> TO-DO ITEM
Count up every line of the data in which "Xorazm" occurs. The reply is one number and nothing more.

> ENTRIES SUPPLIED
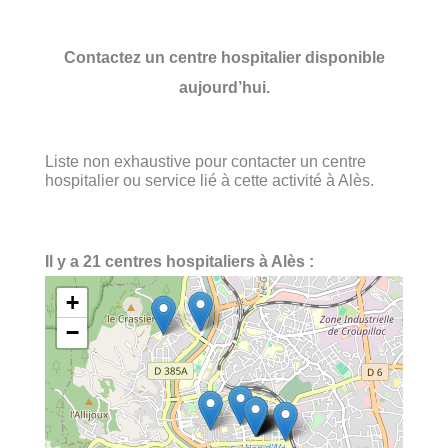
Contactez un centre hospitalier disponible
aujourd’hui.
Liste non exhaustive pour contacter un centre
hospitalier ou service lié à cette activité à Alès.
Il y a 21 centres hospitaliers à Alès :
+
−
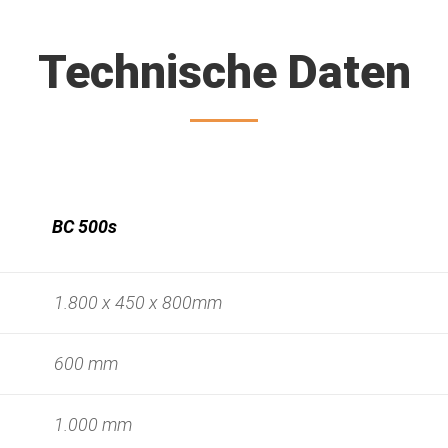
Technische Daten
BC 500s
1.800 x 450 x 800mm
600 mm
1.000 mm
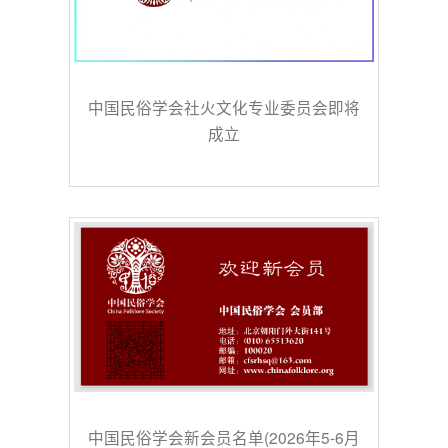
中国民俗学会社火文化专业委员会即将
成立
中国民俗学会新会员名单(2026年5-6月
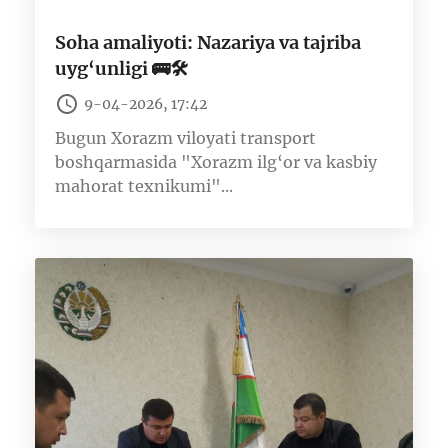
Soha amaliyoti: Nazariya va tajriba
uyg‘unligi 🚌🛠
9-04-2026, 17:42
Bugun Xorazm viloyati transport
boshqarmasida "Xorazm ilg‘or va kasbiy
mahorat texnikumi"...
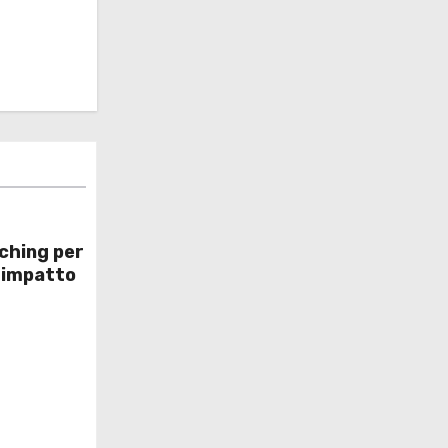
ching per
a impatto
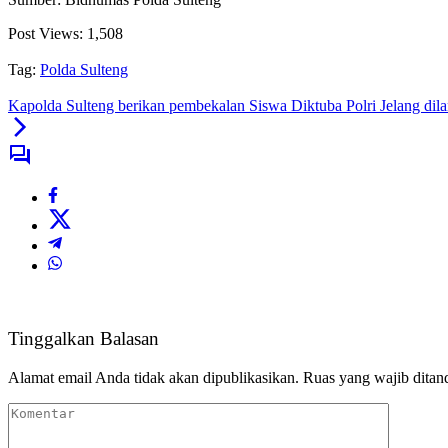
Post Views:
1,508
Tag:
Polda Sulteng
Kapolda Sulteng berikan pembekalan Siswa Diktuba Polri Jelang dilan
Tinggalkan Balasan
Alamat email Anda tidak akan dipublikasikan.
Ruas yang wajib ditan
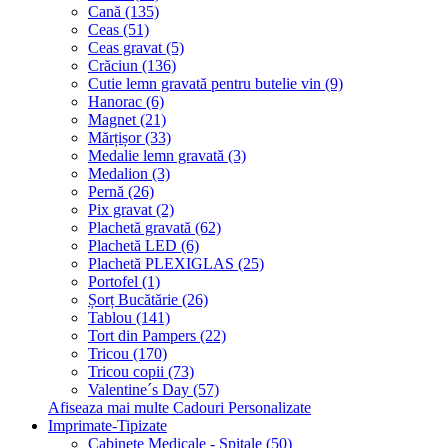
Cană (135)
Ceas (51)
Ceas gravat (5)
Crăciun (136)
Cutie lemn gravată pentru butelie vin (9)
Hanorac (6)
Magnet (21)
Mărțișor (33)
Medalie lemn gravată (3)
Medalion (3)
Pernă (26)
Pix gravat (2)
Plachetă gravată (62)
Plachetă LED (6)
Plachetă PLEXIGLAS (25)
Portofel (1)
Șorț Bucătărie (26)
Tablou (141)
Tort din Pampers (22)
Tricou (170)
Tricou copii (73)
Valentine´s Day (57)
Afiseaza mai multe Cadouri Personalizate
Imprimate-Tipizate
Cabinete Medicale - Spitale (50)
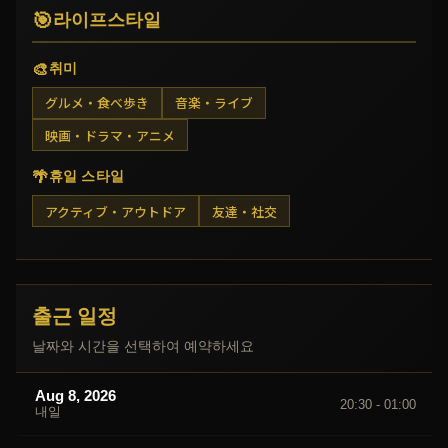
🎯
라이프스타일
🎨
취미
グルメ・食べ歩き
音楽・ライブ
映画・ドラマ・アニメ
🌴
휴일 스타일
アクティブ・アウトドア
友達・社交
출근 일정
날짜와 시간을 선택하여 예약하세요
Aug 8, 2026
20:30 - 01:00
내일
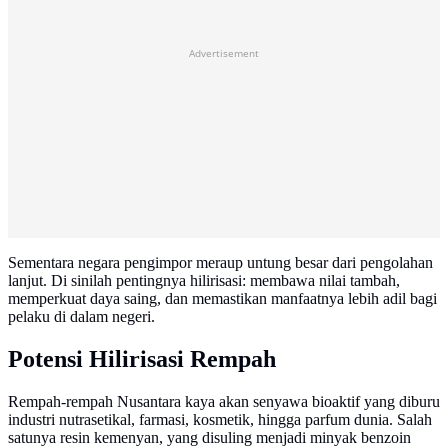
Advertisement
Sementara negara pengimpor meraup untung besar dari pengolahan
lanjut. Di sinilah pentingnya hilirisasi: membawa nilai tambah,
memperkuat daya saing, dan memastikan manfaatnya lebih adil bagi
pelaku di dalam negeri.
Potensi Hilirisasi Rempah
Rempah-rempah Nusantara kaya akan senyawa bioaktif yang diburu
industri nutrasetikal, farmasi, kosmetik, hingga parfum dunia. Salah
satunya resin kemenyan, yang disuling menjadi minyak benzoin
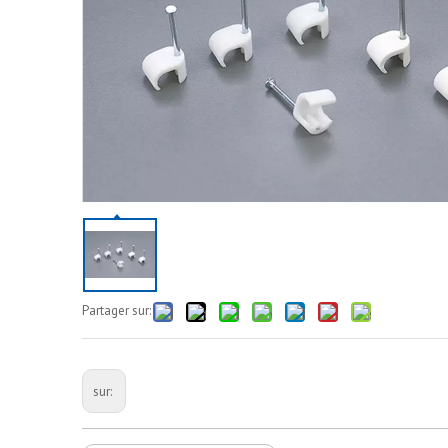
Partager sur:
sur:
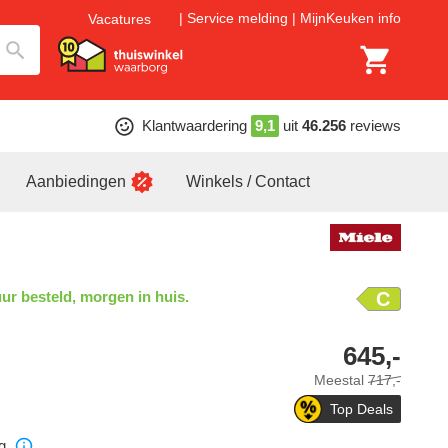
Service melding
MijnKeuken info
Vacatures
Klantwaardering
9,1
uit
46.256
reviews
Aanbiedingen
Winkels / Contact
ur besteld, morgen in huis.
C
645,-
Meestal
717,-
Top Deals
g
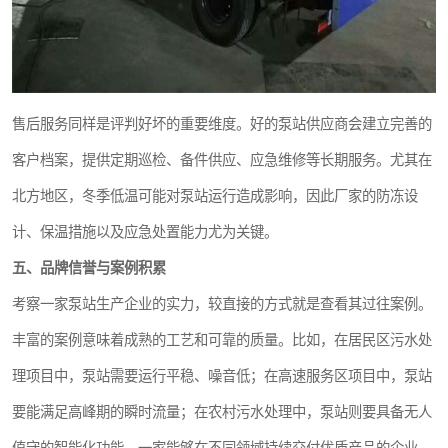
售后服务同样是评判好坏的重要维度。好的泵站供应商会建立完善的
客户档案，提供定期巡检、备件供应、应急维修等长期服务。尤其在
北方地区，冬季低温可能对泵站运行造成影响，因此厂家的防冻设
计、保温措施以及应急处置能力尤为关键。
五、品牌信誉与案例积累
考察一家泵站生产企业的实力，较直接的方式就是查看其过往案例。
丰富的案例意味着成熟的工艺和可靠的质量。比如，在居民区污水处
理项目中，泵站需要运行平稳、噪音低；在高速服务区项目中，泵站
要能满足高峰期的瞬时流量；在农村污水处理中，泵站则要具备无人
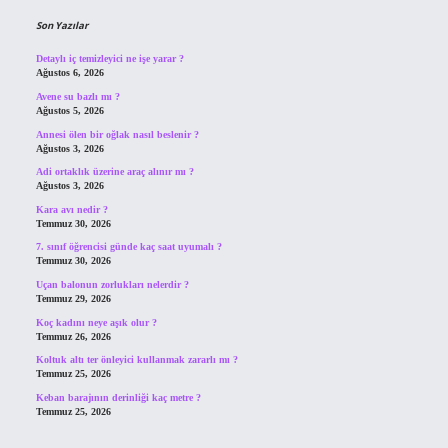
Son Yazılar
Detaylı iç temizleyici ne işe yarar ?
Ağustos 6, 2026
Avene su bazlı mı ?
Ağustos 5, 2026
Annesi ölen bir oğlak nasıl beslenir ?
Ağustos 3, 2026
Adi ortaklık üzerine araç alınır mı ?
Ağustos 3, 2026
Kara avı nedir ?
Temmuz 30, 2026
7. sınıf öğrencisi günde kaç saat uyumalı ?
Temmuz 30, 2026
Uçan balonun zorlukları nelerdir ?
Temmuz 29, 2026
Koç kadını neye aşık olur ?
Temmuz 26, 2026
Koltuk altı ter önleyici kullanmak zararlı mı ?
Temmuz 25, 2026
Keban barajının derinliği kaç metre ?
Temmuz 25, 2026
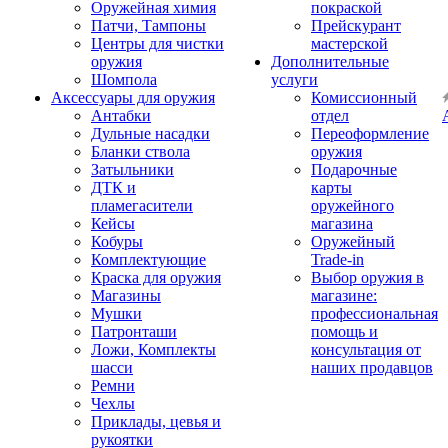
Оружейная химия
покраской
Патчи, Тампоны
Прейскурант
Центры для чистки
мастерской
оружия
Дополнительные
Шомпола
услуги
Аксессуары для оружия
Комиссионный
Антабки
отдел
Дульные насадки
Переоформление
Бланки ствола
оружия
Затыльники
Подарочные
ДТК и
карты
пламегасители
оружейного
Кейсы
магазина
Кобуры
Оружейный
Комплектующие
Trade-in
Краска для оружия
Выбор оружия в
Магазины
магазине:
Мушки
профессиональная
Патронташи
помощь и
Ложи, Комплекты
консультация от
шасси
наших продавцов
Ремни
Чехлы
Приклады, цевья и
рукоятки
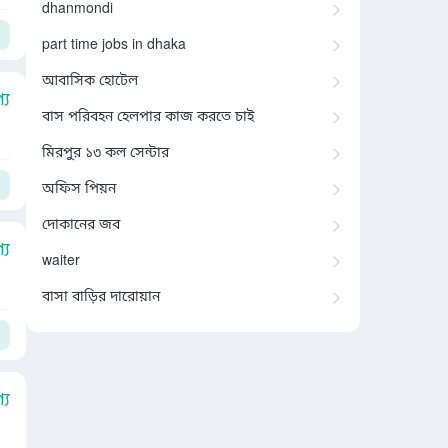
dhanmondi
part time jobs in dhaka
আবাসিক হোটেল
য
বাস পরিবহন হেলপার কাজ করতে চাই
মিরপুর ১৩ কল সেন্টার
অফিস পিয়ন
দোকানের জব
য
waiter
বাসা বাড়ির দারোয়ান
য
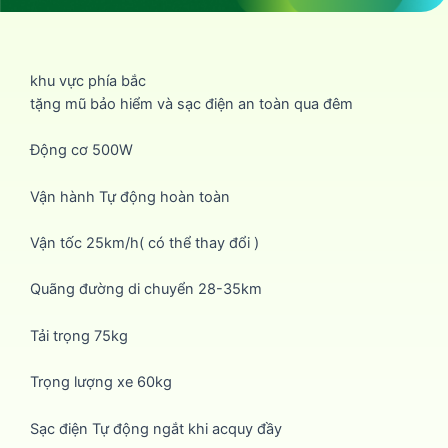
khu vực phía bắc
tặng mũ bảo hiểm và sạc điện an toàn qua đêm
Động cơ 500W
Vận hành Tự động hoàn toàn
Vận tốc 25km/h( có thể thay đổi )
Quãng đường di chuyển 28-35km
Tải trọng 75kg
Trọng lượng xe 60kg
Sạc điện Tự động ngắt khi acquy đầy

> OUTPUT FOR THIS TASK
2